RIV encodes ~2.5× faster than VP9 at matched quality, at the cost of ~3–5 dB PSNR. Decode speed on CIF (470 fps) is well above real-time; at 1080p50 (29 fps) it falls below real-time, though this is fine for pre-buffered cutscenes. Note that MPEG-1/2 decode numbers reflect FFmpeg's heavily optimised assembly — not a fair comparison to RIV's portable Rust decoder.

riv2/
├── reitero_video/
│   ├── reitero_dct/            Fixed-point 8×8 / 16×16 DCT+IDCT (SIMD via `wide`)
│   ├── reitero_video_common/   YUV420 types, motion compensation, frame headers
│   ├── reitero_residual/       Quantization + RANS entropy coding
│   ├── reitero_encode/         Encoder: motion estimation, RDO, bitstream write
│   └── reitero_decode/         Decoder: streaming, frame-by-frame
├── reitero_video_tools/        CLI (ri-cli)
├── reitero_video_quality_test/ Benchmark harness (PSNR, SSIM, timing)
├── bench/                      Results and plotting scripts
└── reitero_video/SPEC.md       Normative format specification

Input RGB24
    │
    ▼
YUV420 conversion  →  edge-pad to 16×16 block grid
    │
    ├─[I-frame]──► JPEG perceptual quant matrices + DC prediction
    │                └─► RANS32 encode residuals
    │
    └─[P-frame]──► Hex + diamond motion search  (½-pixel, range configurable)
                    ├─► 7-mode MV predictor tree
                    ├─► RDO skip decision per block
                    ├─► Adaptive quantization (variance-weighted AQ)
                    └─► RANS32 encode MVs + residuals

P-frame MVs are entropy-coded with RANS32 using a 7-mode tree:

# Debug (opt-level 1 for reasonable speed)
cargo build

# Release
cargo build --release

# Maximum performance (LTO, native CPU, panic=abort)
cargo build --profile full-opt

# WASM — encoder + decoder only, no CLI
cargo build --target wasm32-unknown-unknown -p reitero_encode -p reitero_decode

The .riv bitstream is fully specified in reitero_video/SPEC.md.

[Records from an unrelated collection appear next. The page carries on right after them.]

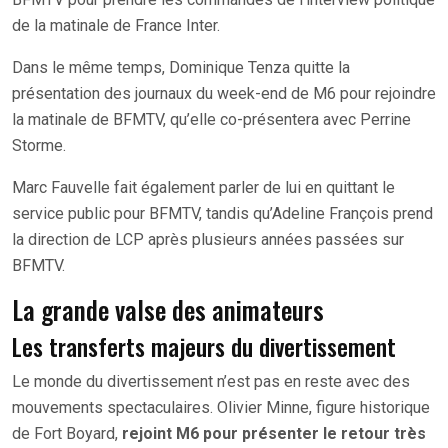
de la matinale de France Inter.
Dans le même temps, Dominique Tenza quitte la
présentation des journaux du week-end de M6 pour rejoindre
la matinale de BFMTV, qu’elle co-présentera avec Perrine
Storme.
Marc Fauvelle fait également parler de lui en quittant le
service public pour BFMTV, tandis qu’Adeline François prend
la direction de LCP après plusieurs années passées sur
BFMTV.
La grande valse des animateurs
Les transferts majeurs du divertissement
Le monde du divertissement n’est pas en reste avec des
mouvements spectaculaires. Olivier Minne, figure historique
de Fort Boyard,
rejoint M6 pour présenter le retour très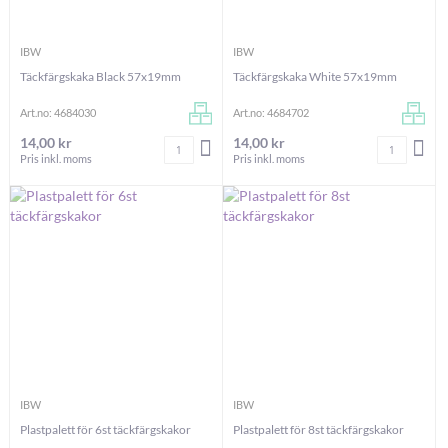
IBW
IBW
Täckfärgskaka Black 57x19mm
Täckfärgskaka White 57x19mm
Art.no: 4684030
Art.no: 4684702
14,00 kr
14,00 kr
Antal
Antal
LÄGG I VARUKORGEN
LÄG
Pris inkl. moms
Pris inkl. moms
IBW
IBW
Plastpalett för 6st täckfärgskakor
Plastpalett för 8st täckfärgskakor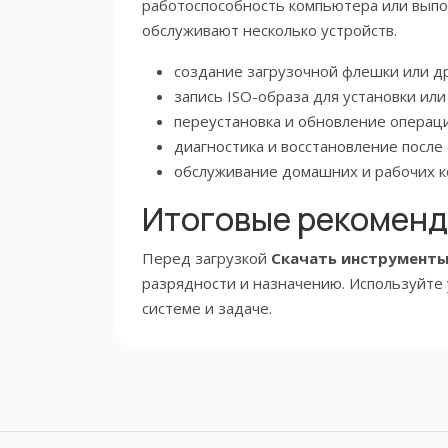
работоспособность компьютера или выпол
обслуживают несколько устройств.
создание загрузочной флешки или др
запись ISO-образа для установки или
переустановка и обновление операц
диагностика и восстановление после 
обслуживание домашних и рабочих 
Итоговые рекомен
Перед загрузкой
Скачать инструменты
разрядности и назначению. Используйте 
системе и задаче.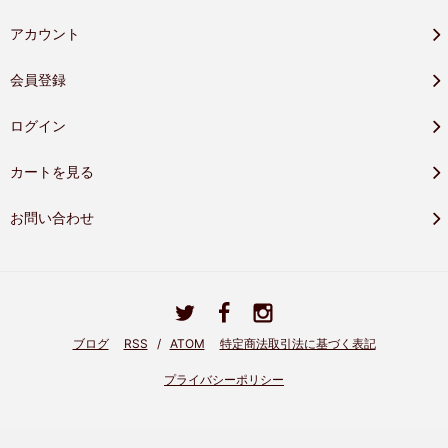
アカウント
会員登録
ログイン
カートを見る
お問い合わせ
ブログ
RSS
/
ATOM
特定商法取引法に基づく表記
プライバシーポリシー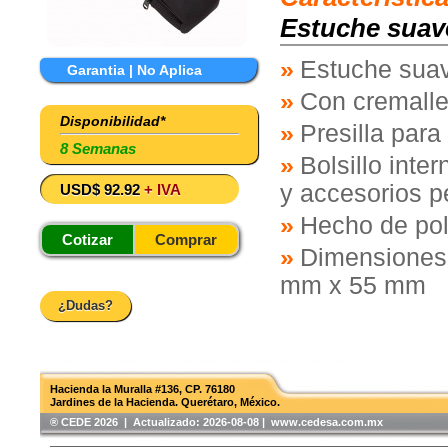
Estuche suave
Estuche suav
Garantia | No Aplica
Con cremaller
Disponibilidad*
Presilla para
8 Semanas
Bolsillo inte
y accesorios 
USD$ 92.92
+ IVA
Hecho de pol
Cotizar
Comprar
Dimensiones (
mm x 55 mm
¿Dudas?
Hacienda la Muralla #136, CP. 76180
Jardines de la Hacienda. Querétaro, México.
®️ CEDE 2026 | Actualizado:
2026-08-08 | www.cedesa.com.mx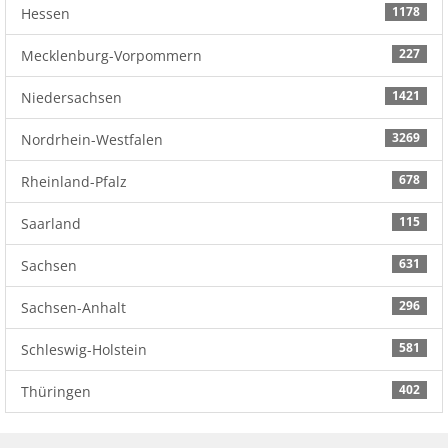
1178
Hessen
227
Mecklenburg-Vorpommern
1421
Niedersachsen
3269
Nordrhein-Westfalen
678
Rheinland-Pfalz
115
Saarland
631
Sachsen
296
Sachsen-Anhalt
581
Schleswig-Holstein
402
Thüringen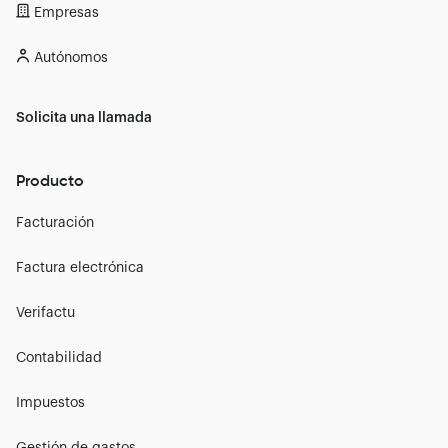
Empresas
Autónomos
Solicita una llamada
Producto
Facturación
Factura electrónica
Verifactu
Contabilidad
Impuestos
Gestión de gastos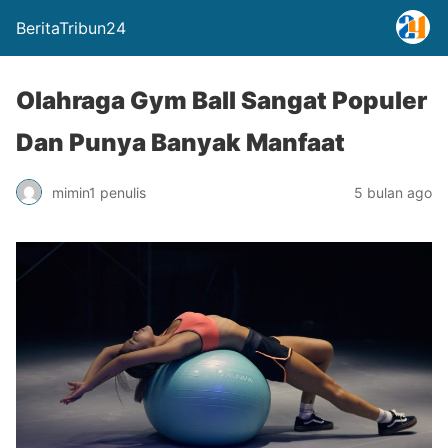
BeritaTribun24
Olahraga Gym Ball Sangat Populer
Dan Punya Banyak Manfaat
mimin1 penulis
5 bulan ago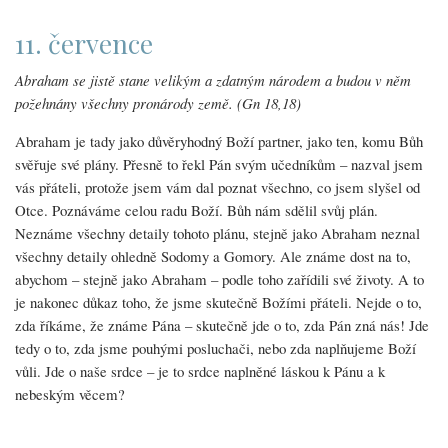
11. července
Abraham se jistě stane velikým a zdatným národem a budou v něm
požehnány všechny pronárody země. (Gn 18,18)
Abraham je tady jako důvěryhodný Boží partner, jako ten, komu Bůh
svěřuje své plány. Přesně to řekl Pán svým učedníkům – nazval jsem
vás přáteli, protože jsem vám dal poznat všechno, co jsem slyšel od
Otce. Poznáváme celou radu Boží. Bůh nám sdělil svůj plán.
Neznáme všechny detaily tohoto plánu, stejně jako Abraham neznal
všechny detaily ohledně Sodomy a Gomory. Ale známe dost na to,
abychom – stejně jako Abraham – podle toho zařídili své životy. A to
je nakonec důkaz toho, že jsme skutečně Božími přáteli. Nejde o to,
zda říkáme, že známe Pána – skutečně jde o to, zda Pán zná nás! Jde
tedy o to, zda jsme pouhými posluchači, nebo zda naplňujeme Boží
vůli. Jde o naše srdce – je to srdce naplněné láskou k Pánu a k
nebeským věcem?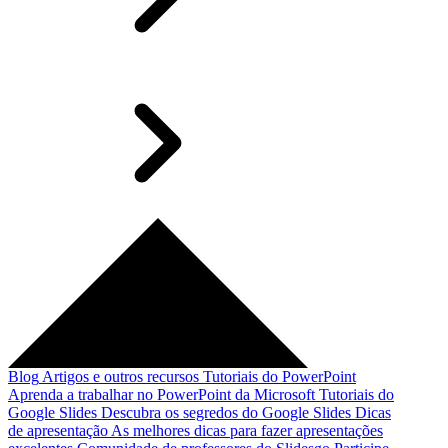
Blog
Artigos e outros recursos
Tutoriais do PowerPoint
Aprenda a trabalhar no PowerPoint da Microsoft
Tutoriais do
Google Slides
Descubra os segredos do Google Slides
Dicas
de apresentação
As melhores dicas para fazer apresentações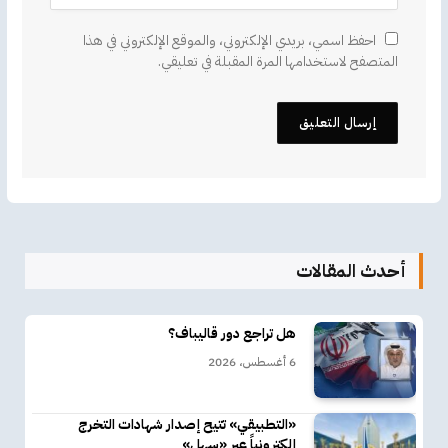
احفظ اسمي، بريدي الإلكتروني، والموقع الإلكتروني في هذا
المتصفح لاستخدامها المرة المقبلة في تعليقي.
أحدث المقالات
هل تراجع دور قاليباف؟
6 أغسطس، 2026
«التطبيقي» تتيح إصدار شهادات التخرج
إلكترونياً عبر «سهل»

• 36-byte file header — magic RIV\0, version, display + storage dimensions, FPS, frame count
• Per-frame records — timestamp, frame type (I=1, P=2), quality, then RANS payload(s)
• All integers are little-endian
• RANS streams are self-delimiting; the decoder is purely streaming with no seeking

The format is not yet stable. Breaking changes may occur before v1.0.

• Quality is below VP9 / H.264 at equal bitrates (~3–5 dB PSNR gap on Foreman CIF)
• WASM decode is functional but not yet real-time at high resolutions
• No B-frames, no scene-cut detection, no automatic keyframe insertion
• No hardware acceleration path
• Bitstream format unstable until v1.0

Licensed under either of MIT or Unlicense, at your option.